Method for the Depletion of the Basal Texture in Rolled AZ31 Magnesium Sheets

Abstract

The deformation and hardening mechanisms of magnesium usually lead to a typical basal orientation of crystals during a production of sheets by forming techniques. The basal texture related anisotropic property behavior and especially the further decrease in formability at room temperature is disadvantageous and undesired for subsequent rolling and final forming processes.The objective of this work is to find methods to improve these texture-related properties and the cold forming ability of magnesium sheets. Firstly, rolling at different temperatures and pass reductions, with the goal of weakening the basal texture component in semi-finished products is investigated, based on the advantageous initial texture and microstructure of twin-roll-cast (TRC) magnesium strips.
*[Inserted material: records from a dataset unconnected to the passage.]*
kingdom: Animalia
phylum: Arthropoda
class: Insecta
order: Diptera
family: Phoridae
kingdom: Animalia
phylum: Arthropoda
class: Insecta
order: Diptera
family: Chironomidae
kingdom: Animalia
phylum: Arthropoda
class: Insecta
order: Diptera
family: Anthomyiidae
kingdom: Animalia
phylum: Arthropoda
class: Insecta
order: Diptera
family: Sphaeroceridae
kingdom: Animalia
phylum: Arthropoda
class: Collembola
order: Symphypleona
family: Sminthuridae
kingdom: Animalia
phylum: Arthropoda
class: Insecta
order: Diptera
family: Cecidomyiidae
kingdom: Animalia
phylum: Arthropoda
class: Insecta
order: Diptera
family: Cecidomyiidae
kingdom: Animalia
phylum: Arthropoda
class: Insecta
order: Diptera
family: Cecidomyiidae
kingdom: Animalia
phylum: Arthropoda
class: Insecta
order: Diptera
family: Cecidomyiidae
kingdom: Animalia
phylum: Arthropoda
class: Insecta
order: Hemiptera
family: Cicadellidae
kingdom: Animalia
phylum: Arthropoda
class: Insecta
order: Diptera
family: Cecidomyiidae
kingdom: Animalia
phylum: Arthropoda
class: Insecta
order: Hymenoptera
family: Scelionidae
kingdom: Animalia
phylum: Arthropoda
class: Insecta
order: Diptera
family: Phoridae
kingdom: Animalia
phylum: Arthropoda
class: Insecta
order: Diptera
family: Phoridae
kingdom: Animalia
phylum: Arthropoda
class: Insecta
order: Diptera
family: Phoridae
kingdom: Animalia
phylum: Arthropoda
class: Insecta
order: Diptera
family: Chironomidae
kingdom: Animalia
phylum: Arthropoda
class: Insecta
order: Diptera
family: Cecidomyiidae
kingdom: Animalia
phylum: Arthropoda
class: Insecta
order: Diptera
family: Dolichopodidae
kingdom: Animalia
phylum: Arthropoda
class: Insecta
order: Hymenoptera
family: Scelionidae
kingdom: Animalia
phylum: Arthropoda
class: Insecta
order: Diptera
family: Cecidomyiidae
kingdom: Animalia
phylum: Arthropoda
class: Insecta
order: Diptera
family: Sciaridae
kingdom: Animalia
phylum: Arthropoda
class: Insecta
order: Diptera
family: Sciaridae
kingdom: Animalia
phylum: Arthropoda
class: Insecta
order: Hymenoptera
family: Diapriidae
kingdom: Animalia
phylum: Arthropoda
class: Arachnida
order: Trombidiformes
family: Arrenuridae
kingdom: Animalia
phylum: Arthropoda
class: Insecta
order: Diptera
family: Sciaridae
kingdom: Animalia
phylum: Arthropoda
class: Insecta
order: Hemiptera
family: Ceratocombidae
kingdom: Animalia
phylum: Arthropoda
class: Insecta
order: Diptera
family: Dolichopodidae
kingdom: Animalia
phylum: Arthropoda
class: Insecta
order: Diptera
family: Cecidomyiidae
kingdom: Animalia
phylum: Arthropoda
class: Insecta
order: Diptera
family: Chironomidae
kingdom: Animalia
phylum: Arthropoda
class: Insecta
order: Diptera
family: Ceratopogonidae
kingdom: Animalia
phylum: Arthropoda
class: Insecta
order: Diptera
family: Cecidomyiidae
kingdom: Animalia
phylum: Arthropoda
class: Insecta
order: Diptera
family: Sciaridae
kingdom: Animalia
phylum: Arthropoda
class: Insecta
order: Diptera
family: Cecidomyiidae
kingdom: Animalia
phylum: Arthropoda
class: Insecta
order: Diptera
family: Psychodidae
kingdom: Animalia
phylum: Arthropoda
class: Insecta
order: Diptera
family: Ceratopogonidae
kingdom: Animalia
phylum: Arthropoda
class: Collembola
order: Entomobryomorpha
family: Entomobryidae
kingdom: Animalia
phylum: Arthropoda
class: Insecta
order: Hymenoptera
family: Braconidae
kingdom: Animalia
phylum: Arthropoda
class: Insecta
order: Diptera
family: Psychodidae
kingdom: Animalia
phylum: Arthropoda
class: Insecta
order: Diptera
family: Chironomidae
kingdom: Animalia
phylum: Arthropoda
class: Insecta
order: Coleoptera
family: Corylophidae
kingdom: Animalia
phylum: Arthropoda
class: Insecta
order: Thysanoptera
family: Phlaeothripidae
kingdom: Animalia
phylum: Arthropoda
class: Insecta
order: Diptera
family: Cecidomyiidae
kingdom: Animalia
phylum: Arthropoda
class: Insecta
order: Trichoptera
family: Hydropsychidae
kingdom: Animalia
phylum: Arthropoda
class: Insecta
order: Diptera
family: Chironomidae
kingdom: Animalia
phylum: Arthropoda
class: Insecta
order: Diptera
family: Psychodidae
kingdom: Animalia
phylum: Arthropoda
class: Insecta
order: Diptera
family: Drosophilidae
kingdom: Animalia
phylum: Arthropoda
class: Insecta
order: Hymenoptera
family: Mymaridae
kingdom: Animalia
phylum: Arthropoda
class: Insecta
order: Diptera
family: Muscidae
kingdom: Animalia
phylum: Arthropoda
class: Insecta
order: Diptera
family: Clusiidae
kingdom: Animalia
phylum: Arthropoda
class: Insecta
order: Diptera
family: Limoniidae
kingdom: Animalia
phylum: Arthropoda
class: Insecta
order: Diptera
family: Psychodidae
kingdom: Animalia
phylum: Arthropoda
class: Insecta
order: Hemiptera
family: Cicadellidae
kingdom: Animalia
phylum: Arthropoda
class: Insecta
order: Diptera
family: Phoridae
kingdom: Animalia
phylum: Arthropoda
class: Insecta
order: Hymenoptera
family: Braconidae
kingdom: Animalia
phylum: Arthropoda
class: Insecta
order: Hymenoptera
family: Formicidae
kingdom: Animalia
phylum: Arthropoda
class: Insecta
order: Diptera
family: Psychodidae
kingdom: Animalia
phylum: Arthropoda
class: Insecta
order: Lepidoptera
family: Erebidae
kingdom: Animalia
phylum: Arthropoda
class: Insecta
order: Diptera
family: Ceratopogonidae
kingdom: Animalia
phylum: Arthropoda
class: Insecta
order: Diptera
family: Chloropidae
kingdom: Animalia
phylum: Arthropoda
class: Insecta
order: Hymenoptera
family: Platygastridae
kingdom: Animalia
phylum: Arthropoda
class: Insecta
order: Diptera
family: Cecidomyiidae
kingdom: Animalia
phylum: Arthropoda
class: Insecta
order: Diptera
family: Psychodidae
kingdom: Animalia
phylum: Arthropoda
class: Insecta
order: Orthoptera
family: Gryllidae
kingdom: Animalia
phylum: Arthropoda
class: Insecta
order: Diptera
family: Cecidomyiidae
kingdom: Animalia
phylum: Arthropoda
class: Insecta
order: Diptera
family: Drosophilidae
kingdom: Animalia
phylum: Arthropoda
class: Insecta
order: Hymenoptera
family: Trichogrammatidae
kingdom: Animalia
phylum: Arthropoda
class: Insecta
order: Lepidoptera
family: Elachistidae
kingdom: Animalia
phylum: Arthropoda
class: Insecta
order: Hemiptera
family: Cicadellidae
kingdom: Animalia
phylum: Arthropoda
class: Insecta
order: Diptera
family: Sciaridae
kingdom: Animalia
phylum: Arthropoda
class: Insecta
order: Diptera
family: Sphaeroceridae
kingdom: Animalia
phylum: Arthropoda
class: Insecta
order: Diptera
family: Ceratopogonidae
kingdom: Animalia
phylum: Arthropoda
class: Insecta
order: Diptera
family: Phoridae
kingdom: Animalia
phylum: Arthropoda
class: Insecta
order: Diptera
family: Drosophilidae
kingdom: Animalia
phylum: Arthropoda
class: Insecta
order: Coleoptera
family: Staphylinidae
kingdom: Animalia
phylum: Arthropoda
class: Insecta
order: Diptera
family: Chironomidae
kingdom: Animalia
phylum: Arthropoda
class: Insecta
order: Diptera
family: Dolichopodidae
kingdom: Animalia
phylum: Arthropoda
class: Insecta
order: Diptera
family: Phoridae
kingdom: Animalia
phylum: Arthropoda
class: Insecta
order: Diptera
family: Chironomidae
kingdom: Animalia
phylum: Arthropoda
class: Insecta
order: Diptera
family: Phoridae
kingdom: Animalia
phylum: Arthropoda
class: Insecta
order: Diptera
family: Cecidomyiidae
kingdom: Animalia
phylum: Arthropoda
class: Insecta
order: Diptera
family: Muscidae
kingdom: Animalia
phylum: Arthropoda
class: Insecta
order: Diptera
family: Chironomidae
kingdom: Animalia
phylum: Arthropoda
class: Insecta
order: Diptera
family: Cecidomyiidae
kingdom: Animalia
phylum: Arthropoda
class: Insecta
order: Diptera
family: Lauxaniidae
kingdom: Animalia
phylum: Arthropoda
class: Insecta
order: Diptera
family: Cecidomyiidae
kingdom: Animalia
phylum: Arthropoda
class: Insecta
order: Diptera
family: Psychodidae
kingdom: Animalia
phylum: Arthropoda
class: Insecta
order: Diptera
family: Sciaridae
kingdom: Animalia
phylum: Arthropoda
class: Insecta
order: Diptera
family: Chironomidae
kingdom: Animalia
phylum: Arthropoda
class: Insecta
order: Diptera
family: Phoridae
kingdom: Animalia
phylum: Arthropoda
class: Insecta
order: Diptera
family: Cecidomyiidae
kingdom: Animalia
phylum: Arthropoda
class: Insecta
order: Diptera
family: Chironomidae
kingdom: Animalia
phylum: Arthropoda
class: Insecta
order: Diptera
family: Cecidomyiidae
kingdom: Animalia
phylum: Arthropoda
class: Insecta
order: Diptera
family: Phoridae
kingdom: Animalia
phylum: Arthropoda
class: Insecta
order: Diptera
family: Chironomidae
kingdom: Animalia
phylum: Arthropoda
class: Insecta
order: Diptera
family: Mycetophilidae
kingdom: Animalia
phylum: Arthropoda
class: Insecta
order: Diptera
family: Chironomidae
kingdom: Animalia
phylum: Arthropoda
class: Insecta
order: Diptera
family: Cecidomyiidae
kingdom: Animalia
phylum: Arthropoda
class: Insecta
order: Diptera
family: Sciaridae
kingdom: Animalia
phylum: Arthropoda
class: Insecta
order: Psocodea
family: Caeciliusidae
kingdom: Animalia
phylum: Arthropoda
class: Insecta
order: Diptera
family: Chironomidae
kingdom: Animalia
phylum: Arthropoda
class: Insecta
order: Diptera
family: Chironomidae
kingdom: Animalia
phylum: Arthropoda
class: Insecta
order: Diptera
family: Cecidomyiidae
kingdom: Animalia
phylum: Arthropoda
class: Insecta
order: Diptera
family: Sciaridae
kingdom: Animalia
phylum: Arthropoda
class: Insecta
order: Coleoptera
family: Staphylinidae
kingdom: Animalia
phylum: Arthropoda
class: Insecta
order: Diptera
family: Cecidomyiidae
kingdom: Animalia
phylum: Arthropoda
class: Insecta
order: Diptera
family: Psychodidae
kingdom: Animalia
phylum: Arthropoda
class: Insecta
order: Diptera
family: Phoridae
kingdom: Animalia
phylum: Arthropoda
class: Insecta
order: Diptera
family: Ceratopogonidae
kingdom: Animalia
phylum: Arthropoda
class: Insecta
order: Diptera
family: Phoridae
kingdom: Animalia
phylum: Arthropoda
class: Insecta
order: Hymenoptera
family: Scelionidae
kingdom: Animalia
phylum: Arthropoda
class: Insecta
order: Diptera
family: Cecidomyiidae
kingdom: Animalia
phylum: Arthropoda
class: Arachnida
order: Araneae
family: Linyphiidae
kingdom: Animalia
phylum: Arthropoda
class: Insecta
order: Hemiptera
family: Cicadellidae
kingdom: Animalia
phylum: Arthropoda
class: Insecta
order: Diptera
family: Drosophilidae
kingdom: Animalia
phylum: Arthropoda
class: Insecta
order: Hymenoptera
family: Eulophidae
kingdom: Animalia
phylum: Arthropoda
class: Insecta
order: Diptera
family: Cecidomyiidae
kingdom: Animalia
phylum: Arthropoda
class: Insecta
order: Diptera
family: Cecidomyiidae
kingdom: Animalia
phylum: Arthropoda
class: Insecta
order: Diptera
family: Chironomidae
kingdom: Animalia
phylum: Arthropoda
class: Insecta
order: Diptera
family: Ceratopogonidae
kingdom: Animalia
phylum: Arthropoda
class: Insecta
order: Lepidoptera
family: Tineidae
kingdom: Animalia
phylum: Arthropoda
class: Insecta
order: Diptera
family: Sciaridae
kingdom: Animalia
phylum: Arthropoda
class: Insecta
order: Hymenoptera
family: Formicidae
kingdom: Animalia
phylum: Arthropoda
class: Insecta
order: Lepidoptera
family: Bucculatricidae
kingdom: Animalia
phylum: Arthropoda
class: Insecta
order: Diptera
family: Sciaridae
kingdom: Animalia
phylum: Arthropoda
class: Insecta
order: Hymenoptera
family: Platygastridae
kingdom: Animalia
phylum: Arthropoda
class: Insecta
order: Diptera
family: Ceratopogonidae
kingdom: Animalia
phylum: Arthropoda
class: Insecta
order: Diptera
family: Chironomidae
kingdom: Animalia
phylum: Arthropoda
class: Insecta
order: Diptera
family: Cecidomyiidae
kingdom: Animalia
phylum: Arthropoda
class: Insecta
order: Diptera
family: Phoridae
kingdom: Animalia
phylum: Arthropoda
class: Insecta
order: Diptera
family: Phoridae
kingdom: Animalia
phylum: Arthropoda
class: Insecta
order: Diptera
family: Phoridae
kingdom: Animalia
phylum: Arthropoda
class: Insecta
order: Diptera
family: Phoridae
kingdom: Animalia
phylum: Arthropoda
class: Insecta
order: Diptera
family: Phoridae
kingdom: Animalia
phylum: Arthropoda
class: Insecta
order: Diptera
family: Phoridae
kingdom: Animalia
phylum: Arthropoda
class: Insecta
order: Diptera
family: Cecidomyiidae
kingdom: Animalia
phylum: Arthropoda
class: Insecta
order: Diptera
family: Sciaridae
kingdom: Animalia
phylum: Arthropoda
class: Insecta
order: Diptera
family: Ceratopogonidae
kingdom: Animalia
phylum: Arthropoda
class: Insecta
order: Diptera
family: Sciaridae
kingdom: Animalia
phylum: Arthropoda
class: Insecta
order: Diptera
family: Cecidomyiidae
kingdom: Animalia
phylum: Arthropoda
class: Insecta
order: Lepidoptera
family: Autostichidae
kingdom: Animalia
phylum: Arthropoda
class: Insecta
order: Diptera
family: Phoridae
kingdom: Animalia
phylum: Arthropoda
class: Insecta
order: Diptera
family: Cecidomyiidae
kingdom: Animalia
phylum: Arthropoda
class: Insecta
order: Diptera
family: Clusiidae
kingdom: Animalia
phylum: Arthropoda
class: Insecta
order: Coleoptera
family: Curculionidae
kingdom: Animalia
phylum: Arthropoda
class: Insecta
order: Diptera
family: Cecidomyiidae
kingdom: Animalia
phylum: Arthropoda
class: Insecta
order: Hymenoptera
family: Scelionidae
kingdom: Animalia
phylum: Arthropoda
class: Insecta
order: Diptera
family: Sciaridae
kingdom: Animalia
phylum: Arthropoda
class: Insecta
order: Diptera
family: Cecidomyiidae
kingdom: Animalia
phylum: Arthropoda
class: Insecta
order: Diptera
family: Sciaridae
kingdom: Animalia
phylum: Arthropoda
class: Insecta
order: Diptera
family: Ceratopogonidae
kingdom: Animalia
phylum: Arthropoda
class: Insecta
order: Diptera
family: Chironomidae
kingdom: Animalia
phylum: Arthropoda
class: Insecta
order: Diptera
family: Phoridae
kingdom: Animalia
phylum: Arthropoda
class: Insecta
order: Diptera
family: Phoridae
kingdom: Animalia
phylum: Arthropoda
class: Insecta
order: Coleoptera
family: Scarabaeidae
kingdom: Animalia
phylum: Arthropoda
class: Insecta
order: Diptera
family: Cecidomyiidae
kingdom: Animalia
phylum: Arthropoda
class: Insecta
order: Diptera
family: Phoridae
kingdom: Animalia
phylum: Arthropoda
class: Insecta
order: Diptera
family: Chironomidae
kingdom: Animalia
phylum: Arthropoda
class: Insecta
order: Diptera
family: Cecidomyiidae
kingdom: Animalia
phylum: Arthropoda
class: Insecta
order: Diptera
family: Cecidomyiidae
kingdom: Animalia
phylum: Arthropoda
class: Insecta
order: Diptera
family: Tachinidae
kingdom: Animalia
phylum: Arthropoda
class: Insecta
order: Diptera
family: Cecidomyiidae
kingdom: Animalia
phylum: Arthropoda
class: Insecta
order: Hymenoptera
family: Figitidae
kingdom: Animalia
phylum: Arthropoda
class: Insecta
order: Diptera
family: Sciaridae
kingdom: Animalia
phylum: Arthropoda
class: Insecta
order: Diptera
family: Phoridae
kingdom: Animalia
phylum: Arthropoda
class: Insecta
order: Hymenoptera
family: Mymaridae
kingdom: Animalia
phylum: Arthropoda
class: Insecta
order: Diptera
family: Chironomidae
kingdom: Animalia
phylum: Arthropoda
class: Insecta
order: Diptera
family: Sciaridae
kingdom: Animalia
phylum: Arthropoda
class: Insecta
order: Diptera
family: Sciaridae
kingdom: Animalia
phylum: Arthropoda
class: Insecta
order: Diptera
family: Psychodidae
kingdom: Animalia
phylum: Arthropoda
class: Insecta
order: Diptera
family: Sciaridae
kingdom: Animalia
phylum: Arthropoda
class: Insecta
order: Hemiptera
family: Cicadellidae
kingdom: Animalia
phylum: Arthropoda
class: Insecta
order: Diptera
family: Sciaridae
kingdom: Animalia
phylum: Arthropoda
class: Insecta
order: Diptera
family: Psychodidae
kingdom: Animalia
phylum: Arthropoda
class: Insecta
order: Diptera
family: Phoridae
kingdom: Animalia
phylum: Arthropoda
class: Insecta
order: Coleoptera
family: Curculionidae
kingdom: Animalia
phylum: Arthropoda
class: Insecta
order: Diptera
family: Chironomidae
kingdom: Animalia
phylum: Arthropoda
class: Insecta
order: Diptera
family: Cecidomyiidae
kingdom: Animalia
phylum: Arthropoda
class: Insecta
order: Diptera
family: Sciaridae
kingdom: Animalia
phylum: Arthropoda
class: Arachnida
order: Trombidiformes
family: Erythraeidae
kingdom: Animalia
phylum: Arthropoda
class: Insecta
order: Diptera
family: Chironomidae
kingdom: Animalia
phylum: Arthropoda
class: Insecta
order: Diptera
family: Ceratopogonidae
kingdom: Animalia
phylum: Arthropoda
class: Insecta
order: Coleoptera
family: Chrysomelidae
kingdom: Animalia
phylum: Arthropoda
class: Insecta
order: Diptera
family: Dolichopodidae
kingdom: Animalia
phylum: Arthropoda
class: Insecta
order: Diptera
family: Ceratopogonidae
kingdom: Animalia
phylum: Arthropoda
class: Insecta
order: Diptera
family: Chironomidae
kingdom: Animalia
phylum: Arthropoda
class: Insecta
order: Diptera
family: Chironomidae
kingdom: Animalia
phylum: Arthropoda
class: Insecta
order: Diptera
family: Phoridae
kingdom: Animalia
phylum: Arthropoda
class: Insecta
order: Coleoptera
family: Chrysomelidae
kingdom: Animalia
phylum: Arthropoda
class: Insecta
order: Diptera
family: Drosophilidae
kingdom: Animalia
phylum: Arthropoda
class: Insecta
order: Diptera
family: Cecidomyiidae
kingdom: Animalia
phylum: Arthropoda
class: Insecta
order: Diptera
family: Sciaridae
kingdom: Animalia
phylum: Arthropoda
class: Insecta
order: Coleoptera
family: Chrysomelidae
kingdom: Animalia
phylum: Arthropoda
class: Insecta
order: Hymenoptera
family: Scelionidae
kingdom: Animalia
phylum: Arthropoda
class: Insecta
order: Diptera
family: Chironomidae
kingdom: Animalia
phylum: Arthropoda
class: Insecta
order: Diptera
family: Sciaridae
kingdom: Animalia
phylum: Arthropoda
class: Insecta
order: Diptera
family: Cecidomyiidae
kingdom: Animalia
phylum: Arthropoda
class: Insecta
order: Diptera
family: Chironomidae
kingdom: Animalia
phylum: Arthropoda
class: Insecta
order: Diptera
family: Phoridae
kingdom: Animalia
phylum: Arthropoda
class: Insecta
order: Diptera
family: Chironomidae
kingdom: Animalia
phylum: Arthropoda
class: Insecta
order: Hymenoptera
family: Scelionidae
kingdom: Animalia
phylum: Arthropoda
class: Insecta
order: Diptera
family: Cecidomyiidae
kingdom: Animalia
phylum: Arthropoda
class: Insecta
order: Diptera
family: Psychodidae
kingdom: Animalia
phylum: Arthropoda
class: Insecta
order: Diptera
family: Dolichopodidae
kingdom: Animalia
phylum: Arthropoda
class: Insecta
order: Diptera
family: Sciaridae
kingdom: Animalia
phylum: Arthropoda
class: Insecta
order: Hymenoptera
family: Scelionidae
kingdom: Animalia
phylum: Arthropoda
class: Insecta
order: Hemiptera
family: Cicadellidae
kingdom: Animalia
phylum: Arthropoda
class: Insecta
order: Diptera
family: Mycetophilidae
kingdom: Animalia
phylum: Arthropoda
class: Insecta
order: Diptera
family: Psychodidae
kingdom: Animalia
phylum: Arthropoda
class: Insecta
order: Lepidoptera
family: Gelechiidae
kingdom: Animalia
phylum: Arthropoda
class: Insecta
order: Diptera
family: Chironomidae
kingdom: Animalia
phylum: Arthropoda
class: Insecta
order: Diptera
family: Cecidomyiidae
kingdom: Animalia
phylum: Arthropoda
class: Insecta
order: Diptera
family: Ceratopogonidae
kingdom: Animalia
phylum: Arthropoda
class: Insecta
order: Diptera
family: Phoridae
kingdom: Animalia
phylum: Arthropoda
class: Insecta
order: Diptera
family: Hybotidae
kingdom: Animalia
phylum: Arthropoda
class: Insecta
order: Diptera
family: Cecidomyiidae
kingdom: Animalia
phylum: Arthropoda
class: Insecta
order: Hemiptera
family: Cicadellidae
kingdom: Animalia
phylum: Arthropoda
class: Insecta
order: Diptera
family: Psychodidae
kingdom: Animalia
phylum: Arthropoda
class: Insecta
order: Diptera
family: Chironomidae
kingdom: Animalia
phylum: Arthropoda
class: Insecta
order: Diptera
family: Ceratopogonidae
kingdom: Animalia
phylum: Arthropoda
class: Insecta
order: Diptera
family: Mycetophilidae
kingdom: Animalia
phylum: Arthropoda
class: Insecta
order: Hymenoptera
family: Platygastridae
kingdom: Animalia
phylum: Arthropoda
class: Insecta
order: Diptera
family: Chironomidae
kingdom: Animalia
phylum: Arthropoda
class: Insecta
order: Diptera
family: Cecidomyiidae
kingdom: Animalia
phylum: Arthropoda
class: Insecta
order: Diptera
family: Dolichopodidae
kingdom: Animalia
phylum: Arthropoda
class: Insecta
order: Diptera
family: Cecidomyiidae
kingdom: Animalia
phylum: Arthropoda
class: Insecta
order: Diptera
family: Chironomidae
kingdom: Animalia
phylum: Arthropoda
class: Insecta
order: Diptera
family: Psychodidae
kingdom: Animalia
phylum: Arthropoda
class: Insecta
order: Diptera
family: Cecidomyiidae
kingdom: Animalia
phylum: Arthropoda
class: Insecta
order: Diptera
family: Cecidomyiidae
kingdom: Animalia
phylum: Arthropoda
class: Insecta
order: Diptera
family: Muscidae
In this context, texture and microstructure development is examined after a particular multi-pass rolling and heat treatment processes. Twin-roll-cast magnesium strips of alloy AZ31, with an initial thickness of 4.5 mm, rolled to a final thickness of 1.2 mm, are used as feedstock.Secondly, a new thermo-mechanical magnesium strip treatment has been developed in order to completely disintegrate the basal texture and intentionally generate only non-basal orientations with high Schmid-factors for the easy-to-activate basal slip systems. This process, which is designed as a final strip treatment, has been investigated regarding its texture change effect on rolled 1.2 mm AZ31 sheets, which also originate from TRC feedstock.It has clearly been found that the developed rolling technology for TRC feedstock leads to a significantly reduced basal texture due to grain boundary rotation and recrystallization at those rotated regions. The application of the separately developed strip treatment effects a complete elimination of the basal texture in a large volume of the sheet. Applying both technologies on magnesium sheets results in a tremendous increase in formability at room temperature as a consequence of the altered texture.